The modern self-supervised learning solutions such as BYOL, however, still require some form of data transformations to be able to work correctly. This is relatively easily done in the domain of image transformations – since one can utilize rotations, crops, image masks, etc. In the malware domain, it is a much more difficult problem to find the right kind of transformations. We hypothesize that, if one were to have a big dataset of samples that is rich enough, it could be possible to train SSL methods just based on the samples that are in the dataset without the utilization of data transformations. Malware is often found in many different, but very similar, variations in the wild. This could serve as natural forms of data transformations that one does not need to create by themselves. Alternatively, there are some kinds of data transformations of executable programs that do not change the executability or the maliciousness of the program that also can be utilized. However, such transformations could by some experts be deemed relatively trivial. It is an open question whether such transformations could help an SSL method learn a better representation.
All in all, we believe that representations, such as those that an Autoencoder model can learn, can be enhanced by training the model to specifically learn to put some samples closer together. As far as we know, models like BYOL have never been tried before in the malware domain for malware clustering. Therefore, this is a fascinating research avenue for us.
We were inspired to write this article to bring the readers’ attention to the relatively recent new developments in the field of deep learning, particularly self-supervised learning. Self-supervised learning is a new way for researchers in academia and in practice to achieve state-of-the-art results based on representations learned in a practically fully unsupervised context.
BYOL is an example of a well-engineered method which can achieve near-supervised learning performance on ImageNet. It does not mean, however, that it cannot reach it and even move beyond the performance of the supervised methods.
The data labels help neural networks achieve a well-trained model in a relatively short time. However, the labels could also sometimes be a limit to the potential of the learned representations – since the labels of the images can inherently include some bias, or due to errors could even be flat-out wrong in some cases.
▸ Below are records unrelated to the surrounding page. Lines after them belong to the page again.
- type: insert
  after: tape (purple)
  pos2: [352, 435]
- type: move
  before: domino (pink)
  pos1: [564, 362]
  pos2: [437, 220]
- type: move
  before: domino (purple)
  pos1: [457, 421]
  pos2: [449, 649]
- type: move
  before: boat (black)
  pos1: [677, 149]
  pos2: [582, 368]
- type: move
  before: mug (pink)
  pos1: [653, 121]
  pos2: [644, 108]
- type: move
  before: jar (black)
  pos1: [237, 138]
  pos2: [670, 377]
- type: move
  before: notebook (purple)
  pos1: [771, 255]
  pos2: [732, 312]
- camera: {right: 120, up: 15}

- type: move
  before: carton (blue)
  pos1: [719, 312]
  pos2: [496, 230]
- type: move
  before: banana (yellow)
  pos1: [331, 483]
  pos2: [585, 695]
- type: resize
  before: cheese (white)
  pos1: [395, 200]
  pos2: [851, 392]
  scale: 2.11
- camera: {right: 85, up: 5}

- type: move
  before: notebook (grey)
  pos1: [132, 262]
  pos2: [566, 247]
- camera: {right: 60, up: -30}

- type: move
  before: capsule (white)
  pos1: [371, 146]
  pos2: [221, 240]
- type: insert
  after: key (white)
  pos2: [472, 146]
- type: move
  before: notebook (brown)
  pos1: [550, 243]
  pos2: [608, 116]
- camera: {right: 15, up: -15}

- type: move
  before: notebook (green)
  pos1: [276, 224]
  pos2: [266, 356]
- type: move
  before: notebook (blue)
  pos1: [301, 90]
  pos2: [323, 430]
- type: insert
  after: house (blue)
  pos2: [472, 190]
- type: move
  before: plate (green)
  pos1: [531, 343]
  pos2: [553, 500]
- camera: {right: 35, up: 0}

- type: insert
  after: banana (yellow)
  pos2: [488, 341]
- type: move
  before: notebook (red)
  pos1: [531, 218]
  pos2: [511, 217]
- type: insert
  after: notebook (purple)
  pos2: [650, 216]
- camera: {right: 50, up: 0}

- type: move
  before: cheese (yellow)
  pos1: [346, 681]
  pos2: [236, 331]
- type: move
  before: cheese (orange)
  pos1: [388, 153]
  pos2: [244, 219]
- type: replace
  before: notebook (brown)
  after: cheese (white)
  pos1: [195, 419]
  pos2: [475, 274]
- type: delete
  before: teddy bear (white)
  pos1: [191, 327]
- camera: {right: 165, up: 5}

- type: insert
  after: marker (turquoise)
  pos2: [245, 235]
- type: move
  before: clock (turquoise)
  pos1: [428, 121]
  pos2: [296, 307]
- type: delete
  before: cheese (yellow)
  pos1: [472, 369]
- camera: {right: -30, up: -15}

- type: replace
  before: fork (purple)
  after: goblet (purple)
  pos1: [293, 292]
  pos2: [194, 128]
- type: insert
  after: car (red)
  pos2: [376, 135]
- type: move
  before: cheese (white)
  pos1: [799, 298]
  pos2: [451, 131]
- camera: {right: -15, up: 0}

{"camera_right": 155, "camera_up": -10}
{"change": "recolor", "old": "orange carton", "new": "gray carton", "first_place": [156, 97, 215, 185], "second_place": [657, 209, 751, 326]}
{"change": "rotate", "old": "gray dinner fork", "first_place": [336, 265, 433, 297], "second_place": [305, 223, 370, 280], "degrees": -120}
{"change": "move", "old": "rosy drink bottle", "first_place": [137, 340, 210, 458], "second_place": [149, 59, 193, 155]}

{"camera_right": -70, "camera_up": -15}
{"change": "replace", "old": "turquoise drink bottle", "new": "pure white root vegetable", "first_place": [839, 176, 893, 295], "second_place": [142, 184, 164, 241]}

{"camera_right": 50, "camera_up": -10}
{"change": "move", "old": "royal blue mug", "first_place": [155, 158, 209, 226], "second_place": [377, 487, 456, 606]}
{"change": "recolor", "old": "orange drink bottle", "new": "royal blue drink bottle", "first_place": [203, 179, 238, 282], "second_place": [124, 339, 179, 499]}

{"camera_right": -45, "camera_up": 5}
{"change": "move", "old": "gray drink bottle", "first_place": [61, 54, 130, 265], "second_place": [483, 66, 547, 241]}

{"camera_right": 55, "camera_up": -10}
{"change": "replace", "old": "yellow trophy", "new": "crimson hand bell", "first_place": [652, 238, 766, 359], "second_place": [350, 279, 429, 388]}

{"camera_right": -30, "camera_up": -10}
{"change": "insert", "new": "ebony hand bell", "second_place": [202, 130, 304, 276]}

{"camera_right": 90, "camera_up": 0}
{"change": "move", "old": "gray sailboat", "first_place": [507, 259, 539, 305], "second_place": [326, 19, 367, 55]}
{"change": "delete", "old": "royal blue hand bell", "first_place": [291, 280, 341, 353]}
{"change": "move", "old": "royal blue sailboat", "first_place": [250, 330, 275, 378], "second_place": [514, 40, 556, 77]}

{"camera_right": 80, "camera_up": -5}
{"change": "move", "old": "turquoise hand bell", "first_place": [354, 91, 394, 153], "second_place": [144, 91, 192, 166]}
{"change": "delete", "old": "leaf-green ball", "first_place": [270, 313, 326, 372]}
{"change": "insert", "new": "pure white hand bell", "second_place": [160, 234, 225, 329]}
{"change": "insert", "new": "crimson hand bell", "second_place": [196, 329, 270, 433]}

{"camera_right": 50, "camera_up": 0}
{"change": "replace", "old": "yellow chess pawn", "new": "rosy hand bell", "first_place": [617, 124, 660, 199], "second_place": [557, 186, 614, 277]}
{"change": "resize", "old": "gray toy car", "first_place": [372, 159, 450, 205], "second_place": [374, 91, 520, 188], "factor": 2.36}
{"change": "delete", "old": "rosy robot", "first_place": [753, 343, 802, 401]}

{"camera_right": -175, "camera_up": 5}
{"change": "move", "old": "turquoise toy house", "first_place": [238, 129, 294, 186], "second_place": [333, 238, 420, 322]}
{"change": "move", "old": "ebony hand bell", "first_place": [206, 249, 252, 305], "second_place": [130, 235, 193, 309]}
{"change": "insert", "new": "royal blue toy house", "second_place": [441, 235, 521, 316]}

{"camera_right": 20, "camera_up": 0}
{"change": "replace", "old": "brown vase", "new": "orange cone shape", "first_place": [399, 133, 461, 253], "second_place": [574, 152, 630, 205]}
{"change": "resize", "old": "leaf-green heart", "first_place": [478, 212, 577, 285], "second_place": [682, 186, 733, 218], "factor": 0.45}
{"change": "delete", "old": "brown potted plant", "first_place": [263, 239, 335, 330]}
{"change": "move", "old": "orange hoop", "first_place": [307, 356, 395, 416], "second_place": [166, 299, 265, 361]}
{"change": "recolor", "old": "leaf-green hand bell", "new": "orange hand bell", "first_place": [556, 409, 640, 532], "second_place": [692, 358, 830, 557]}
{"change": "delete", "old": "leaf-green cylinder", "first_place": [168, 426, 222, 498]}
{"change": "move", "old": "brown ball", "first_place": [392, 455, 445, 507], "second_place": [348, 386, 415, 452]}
Michal Valko – a short bio
Michal is an accomplished researcher in the field of AI who currently works at Google DeepMind in Paris. He specializes in learning representations that require little-to-no human supervision. This includes deep reinforcement learning, bandit algorithms, or self-supervised learning. Besides being a successful AI researcher, he is also a Slovak with roots in Košice. We imagine that organizing and participating in EEML 2023 in Slovakia must have been a small dream come true for him.
 Chen, X. and He, K., 2021. Exploring simple siamese representation learning. In Proceedings of the IEEE/CVF conference on computer vision and pattern recognition (pp. 15750-15758).
 Grill, J.B., Strub, F., Altché, F., Tallec, C., Richemond, P., Buchatskaya, E., Doersch, C., Avila Pires, B., Guo, Z., Gheshlaghi Azar, M. and Piot, B., 2020. Bootstrap your own latent – a new approach to self-supervised learning. Advances in neural information processing systems, 33, pp.21271-21284.